“As far as theology goes, Ditchkens [Eagleton's hilariously sardonic name for Dawkins-and-Hitchens] has an enormous amount in common with Ian Paisley and American TV evangelists. Both parties agree pretty much on what religion consists in; it is just that Ditchkens rejects it while Pat Robertson and his unctuous crew grow fat on it. There are always topics on which otherwise scrupulous minds will cave in to the grossest prejudice with hardly a struggle…
“It is, in fact, entirely logical that those who see religion as nothing but false consciousness should so often get it wrong, since what profit is to be reaped from the meticulous study of a belief system you hold to be as pernicious as it is foolish? … So it is that those who polemicize most ferociously against religion regularly turn out to be the least qualified to do so, rather as many of those who polemicize against literary theory do not hate it because they have read it, but rather do not read it because they hate it. It is as though when it comes to religion … any old travesty will do….

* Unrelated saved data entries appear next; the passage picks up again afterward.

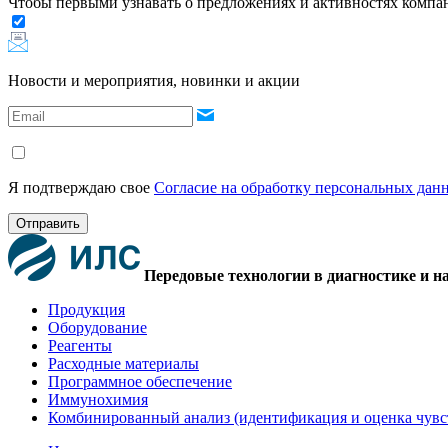
Чтобы первыми узнавать о предложениях и активностях комп
Новости и мероприятия, новинки и акции
Я подтверждаю свое
Согласие на обработку персональных дан
Отправить
Передовые технологии в диагностике и н
Продукция
Оборудование
Реагенты
Расходные материалы
Программное обеспечение
Иммунохимия
Комбинированный анализ (идентификация и оценка чувс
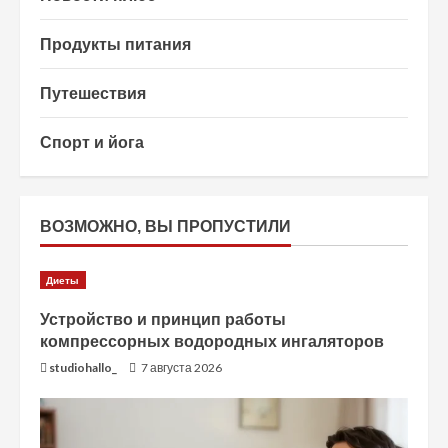
Продукты питания
Путешествия
Спорт и йога
ВОЗМОЖНО, ВЫ ПРОПУСТИЛИ
Диеты
Устройство и принцип работы
компрессорных водородных ингаляторов
studiohallo_
7 августа 2026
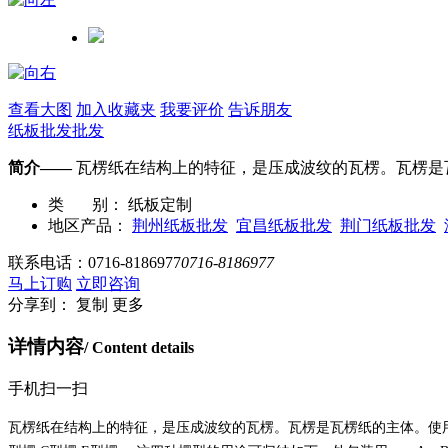
查看大图
加入收藏夹
我要评价
告诉朋友
纸板批发批发
简介——
瓦楞纸在结构上的特征，是压成波纹的瓦楞。瓦楞是
类 别：
纸板定制
地区产品：
荆州纸板批发
宜昌纸板批发
荆门纸板批发
联系电话：
0716-8186977
0716-8186977
马上订购
立即咨询
分享到：
复制
更多
详情内容
/ Content details
手机扫一扫
瓦楞纸在结构上的特征，是压成波纹的瓦楞。瓦楞是瓦楞纸的主体。使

“God Is Not Great is also a fine illustration of how atheistic fundamentalists are in some ways the inverted mirror image of Christian ones. And not just in their intemperate zeal and tedious obsessiveness. Hitchens argues earnestly that the Book of Genesis doesn’t mention marsupials; that the Old Testament Jews couldn’t have wandered for forty years in the desert; that the capture of the huge bedstead of the giant Og, king of Bashan, might never have occurred at all, and so on. This is rather like someone vehemently trying to convince you, with fastidious attention to architectural and zoological detail, that King Kong could not possibly have scaled the Empire State Building because it would have collapsed under his weight. This is not to relegate the Bible as a whole to the realm of myth, poetry, and fiction, thus shielding it conveniently from rational and historical investigation. It is simply to indicate that the relations between these domains and historical fact in Scripture are exceedingly complex, and that on this score as on many another, Hitchens is hair-raisingly ignorant of generations of modern biblical scholarship….

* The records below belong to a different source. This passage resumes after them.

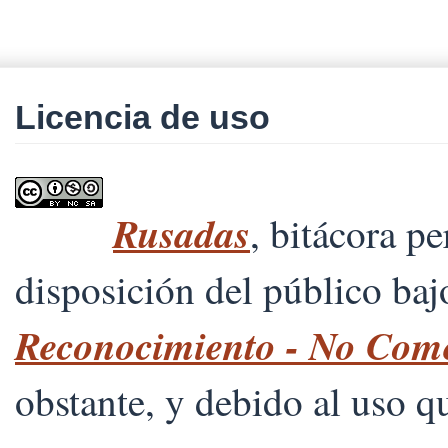
Licencia de uso
Rusadas
, bitácora p
disposición del público ba
Reconocimiento - No Comer
obstante, y debido al uso 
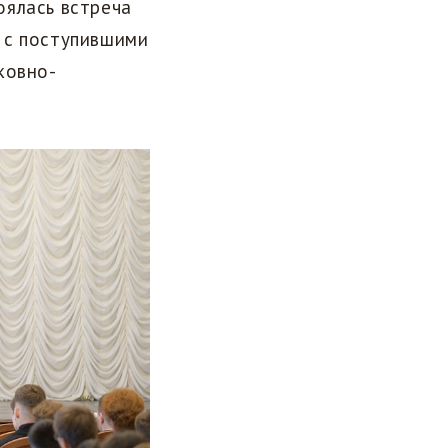
оялась встреча
 с поступившими
ковно-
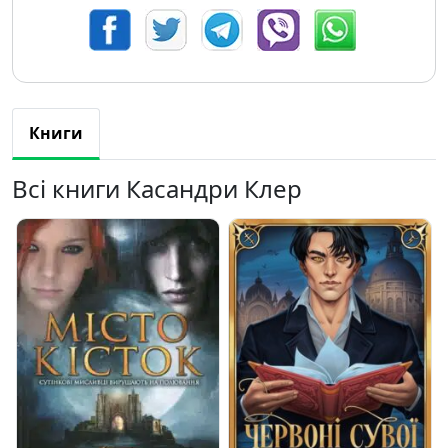
Книги
Всі книги Касандри Клер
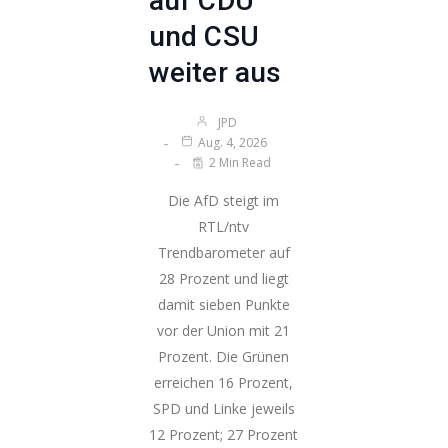
auf CDU
und CSU
weiter aus
JPD
Aug. 4, 2026
2 Min Read
Die AfD steigt im
RTL/ntv
Trendbarometer auf
28 Prozent und liegt
damit sieben Punkte
vor der Union mit 21
Prozent. Die Grünen
erreichen 16 Prozent,
SPD und Linke jeweils
12 Prozent; 27 Prozent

“Yet it is most certainly Christianity itself which is primarily responsible for the intellectual sloppiness of its critics. Apart from the signal instance of Stalinism, it is hard to think of a historical movement that has more squalidly betrayed its own intellectual origins. Christianity long ago shifted from the side of the poor and dispossessed to that of the rich and aggressive. The liberal establishment has little to fear from it and everything to gain. For the most part, it has become the creed of the suburban well-to-do, not the astonishing promise offered to the riffraff and undercover anti-colonial militants with whom Jesus himself hung out. The suburbanite response to the anawim, a term which can be roughtly translated into American English as ‘loser,’ is for the most part to flush them off the streets.

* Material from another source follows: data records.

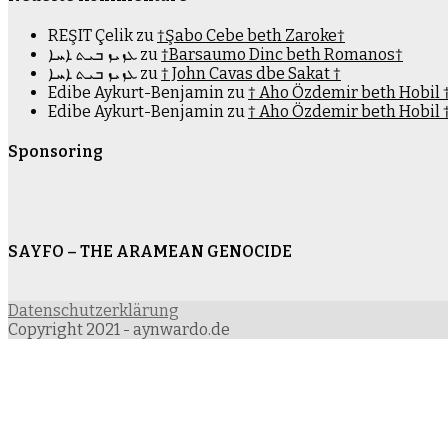
REŞIT Çelik
zu
†Şabo Cebe beth Zaroke†
ܥܙܝܙ ܒܝܬ ܐܚܐ
zu
†Barsaumo Dinc beth Romanos†
ܥܙܝܙ ܒܝܬ ܐܚܐ
zu
† John Cavas dbe Sakat †
Edibe Aykurt-Benjamin
zu
† Aho Özdemir beth Hobil 
Edibe Aykurt-Benjamin
zu
† Aho Özdemir beth Hobil 
Sponsoring
SAYFO – THE ARAMEAN GENOCIDE
Datenschutzerklärung
Copyright 2021 - aynwardo.de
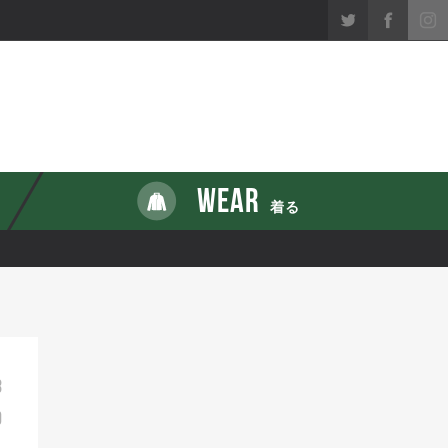
WEAR
着る
8
9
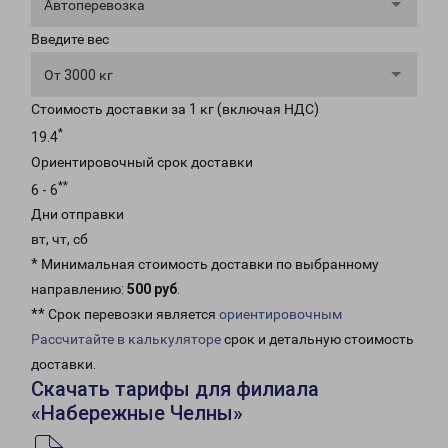
Автоперевозка
Введите вес
От 3000 кг
Стоимость доставки за 1 кг (включая НДС)
*
19.4
Ориентировочный срок доставки
**
6 - 6
Дни отправки
вт, чт, сб
* Минимальная стоимость доставки по выбранному
направлению:
500 руб
.
** Срок перевозки является
ориентировочным
Рассчитайте в калькуляторе
срок и детальную стоимость
доставки.
Скачать тарифы для филиала
«Набережные Челны»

“This brand of piety is horrified by the sight of a female breast, but considerably less appalled by the obscene inequalities between rich and poor. It laments the death of a fetus, but is apparently undisturbed by the burning to death of children in Iraq or Afghanistan in the name of U.S. global dominion. By and large, it worships a God fashioned blasphemously in its own image - a clean-shaven, short-haired, gun-toting, sexually obsessive God with a special regard for that ontologically privileged piece of the globe just south of Canada and north of Mexico, rather than the Yahweh who is homeless, faceless, stateless, and imageless, who prods his people out of their comfortable settlement into the trackless terrors of the desert, and who brusquely informs them that their burnt offerings stink in his nostrils….
“Far from refusing to conform to the powers of this world, Christianity has become the nauseating cant of lying politicians, corrupt bankers, and fanatical neocons, as well as an immensely profitable industry in its own right… Probably no nation on earth has plucked such a farrago of superstitious nonsense from the New Testament as the United States, with its incurable talent for going over the top.”
Terry Eagleton, Reason, Faith, and Revolution: Reflections on the God Debate (New Haven and London: Yale Unioversity Press, 2009), pp. 51-57.